Three El Salvadoran teenage siblings fled their country in 2004 after members of a violent youth gang known as MS-13 beat the two younger brothers and threatened to kill them if they did not join the gang.
Now living in the St. Paul area, the youths have tried to get asylum. So far, they have lost at each step of the way. Now their case is heading to the 8th Circuit Court of Appeals. It’s one of the first cases in a new effort by the Immigrant Law Center of Minnesota (ILCM) to step up appeals and set friendlier precedents for immigrants and those seeking asylum.
The Appeals Court ruling on the Salvadoran youth will affect many other asylum seekers, said attorney Ben Casper, who heads the new Appellate Litigation Project for ILCM. During the last decade, increasing numbers of asylum claims have come from Central American youth who have refused gang recruitment.

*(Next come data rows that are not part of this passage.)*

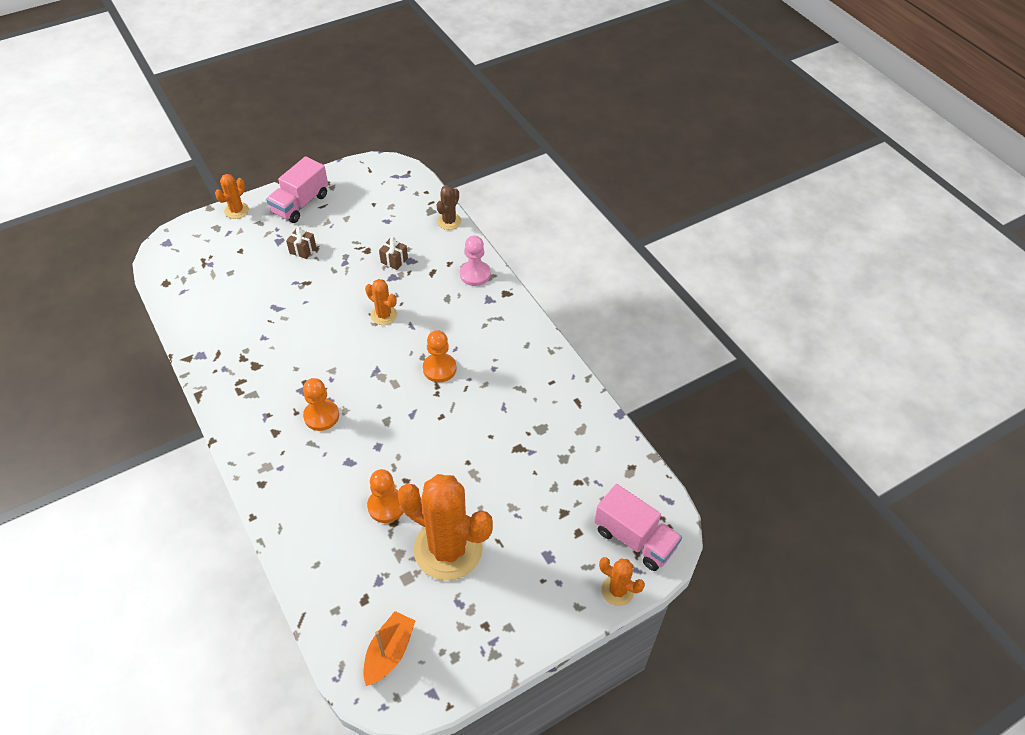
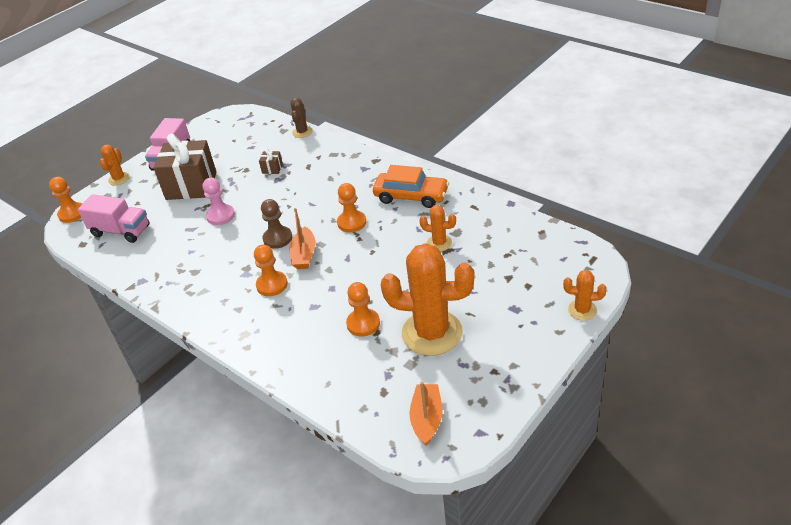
camera: 15 degrees left, 10 degrees down
brown gift [286,227,316,259] -> brown gift [153,133,217,200], size x2.49
orange cactus [365,279,397,325] -> orange cactus moved to [419,205,456,251]
pink pawn [460,235,491,286] -> pink pawn moved to [203,177,235,225]
pink truck [594,484,682,571] -> pink truck moved to [78,194,150,243]
none -> orange pawn [49,177,82,223]
none -> brown pawn [261,199,292,249]
none -> orange boat [289,208,316,269]
none -> orange car [373,165,449,208]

There are hundreds if not thousands of similar cases, he said.
The United States toughened its immigration laws in 1996, increasing deportations, Casper said. Undocumented youth, notably youth involved in Los Angeles-area gangs, got sent to their home countries—and their home countries couldn’t handle them. Gangs exploded in Central America. They are international and extremely violent, he said.
U.S. immigration officials do not appear to dispute that the three Salvadorans face danger if they return home. The Board of Immigration Appeals (BIA) decision summarizes the facts. It says that the MS-13 gang stole money from the brothers, beat them and threatened to rape their sister. Armed gang members issued death threats if the brothers did not join, saying “their bodies might end up in a dumpster.” A few months prior to fleeing El Salvador, the siblings learned that “the MS-13 shot and killed a young boy in the neighborhood after he refused to join.”
To get asylum, applicants have to show they either were persecuted in the past or
have a well-founded fear of future persecution based on one of five grounds: religion, race, nationality, political opinion, or—and this one is key—membership in a particular social group.
The ILCM is pushing to get the youths asylum based on their belonging to a “particular social group”—the group of youths who fear reprisals for refusing gang membership. “For decades, the cutting edge of asylum law has tended to focus on who can you fit into that ‘particular social group’ category,” Casper said.
So far, an immigration judge and the BIA have said such youths are not a social group. The BIA wrote that youth who refused to join gangs are not a particular, well-defined group but a potentially large and diffuse segment of society. Further, they are not socially visible as a group. “The motivation of gang members in recruiting and targeting young males could arise from motivations quite apart from any perception that the males in question were members of a class,” the BIA decision said.
Casper said the BIA has extended social group protection to women who oppose female genital mutilation and to homosexuals from Cuba, neither of which is socially visible. The “social visibility” requirement is inconsistent with past decisions, he said. “Youth who reject gang membership also clearly have a shared past experience based on their associational choices,” he wrote.
The ILCM will represent the siblings before the 8th Circuit with pro bono co-counsel from Washington D.C. Court of Appeals cases are more costly and complex, but, “if you are not litigating in the 8th Circuit, you’re not in the game,” Casper said.
Here’s why. The initial review of immigration and asylum cases happens at administrative hearings in the Department of Justice, not the courts. An immigration judge, who is part of the Department of Justice, hears the case and the first appeal goes to the BIA, which also is part of the Department of Justice.
While the BIA issued a written opinion on the case involving the three Salvadorans, written opinions are the exception, not the rule. Under the Bush administration, the government shrank the BIA’s size, said John Keller, ILCM’s Executive Director and Supervising Attorney. The BIA increasingly issues decisions agreeing with the immigration judge, without issuing any further written opinion.
That trend gave rise to ILCM’s Appellate Litigation Project. To clarify the legal reasons for denying appeals, clients and their attorneys have to go to the Court of Appeals. And appeals are up. The 8th Circuit Court of Appeals (which includes Minnesota) heard 15 immigration cases in 2000. The number increased to 90 by 2004, according to ILCM data.
Pursuing cases at the Appeals Court level is one way to get a big impact by establishing broader precedents, Keller said. The project got start-up money from the National Immigrant Justice Center and will leverage pro bono attorney help.
“Unfortunately, the U.S. Court of Appeals for the 8th Circuit has been widely noted as one of the least receptive courts when it comes to the claims of immigrants,” the ILCM said in a written statement. The new litigation project, “will seek to enhance the quality of representation available to individual immigrants before the court, with the long-term goal of wining more positive decisions and building more favorable law for our entire immigrant community.”
Scott Russell is a journalist. He wrote for the Southwest Journal and Skyway News (now the Downtown Journal) in Minneapolis from 1999-2005. He also wrote for The Capital Times, a Madison Wisconsin daily, from 1993-1999.